Written by Michael Reckord for Jamaica Gleaner on no date provided

RALPH THOMPSON, C.D., has described his long narrative poem, View From Mount Diablo, as a 'scream'. It is a scream which is restrained only by the tight verse form in which the poem is written. Otherwise, the scream would have been 'hysterical'.

The poem has been published by Peepal Tree Press in the form of a book which was launched at Terra Nova Hotel last week Sunday. Thompson’s comments were made after the ceremony to a handful of lingering guests.

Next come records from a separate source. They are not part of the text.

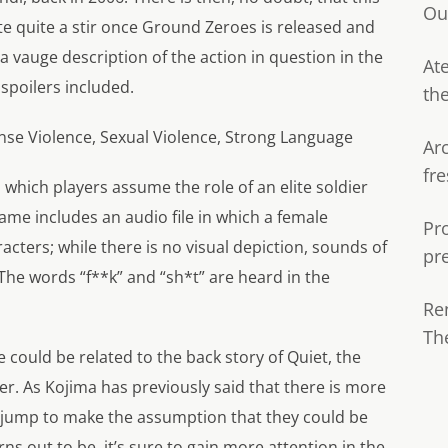
Ou
te quite a stir once Ground Zeroes is released and
 a vauge description of the action in question in the
Ate
spoilers included.
th
nse Violence, Sexual Violence, Strong Language
Ar
fre
 which players assume the role of an elite soldier
ame includes an audio file in which a female
Pr
acters; while there is no visual depiction, sounds of
pr
The words “f**k” and “sh*t” are heard in the
Re
Th
e could be related to the back story of Quiet, the
r. As Kojima has previously said that there is more
ge jump to make the assumption that they could be
ns out to be, it’s sure to gain more attention in the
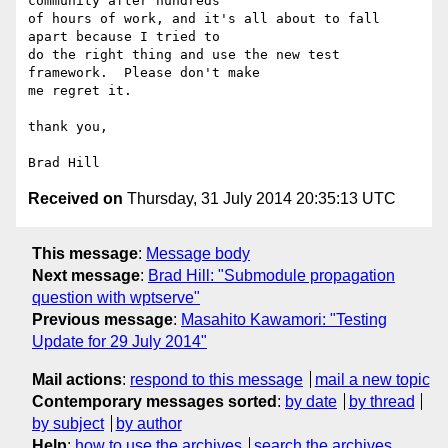
community after hundreds

of hours of work, and it's all about to fall 
apart because I tried to

do the right thing and use the new test 
framework.  Please don't make

me regret it.

thank you,

Received on
Thursday, 31 July 2014 20:35:13 UTC
This message
:
Message body
Next message
:
Brad Hill: "Submodule propagation
question with wptserve"
Previous message
:
Masahito Kawamori: "Testing
Update for 29 July 2014"
Mail actions
:
respond to this message
mail a new topic
Contemporary messages sorted
:
by date
by thread
by subject
by author
Help
:
how to use the archives
search the archives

Earlier, the main speaker, poet Wayne Brown, referred to Thompson’s pessimistic voice in the poem, saying that the writer shared that life view (in the poem), with Nobel laureate V.S. Naipaul. Brown also compared Thompson’s poetic imagery with that of William Wordsworth and Derek Walcott.
Brown described the work as 'a story in verse of modern Jamaica,' a story which coincides with the author’s own life. He quoted Louis Simpson, a Jamaican-American Pulitzer Prize-winning poet as saying the work 'lifts Jamaican poetry to a level that has not been attempted before.'

In the book’s cover notes, Simpson continues: 'The poetry is strong, imaginative, fascinating in detail. It describes terrible things with understatement, yet with compassion...This is narrative poetry at its best.'

Also in the cover notes is the information that the poem, about 'the transformation of Jamaica from a sleepy colonial society to a post-colonial nation where political corruption, armed gangs, drug wars, and an avenging police and army have made life hell,' won the 2001 Jamaican National Literary Award, and that Thompson’s previous books of poetry were The Denting of a Wave and Moving On.

Toward the end of the ceremony held a specially mounted air-conditioned tent on the hotel’s grounds, Thompson addressed the audience. His talk comprised some of his poems, the Prologue to his new book, and reminiscences of his childhood. Thompson is a businessman. painter and occasional newspaper commentator on education and culture.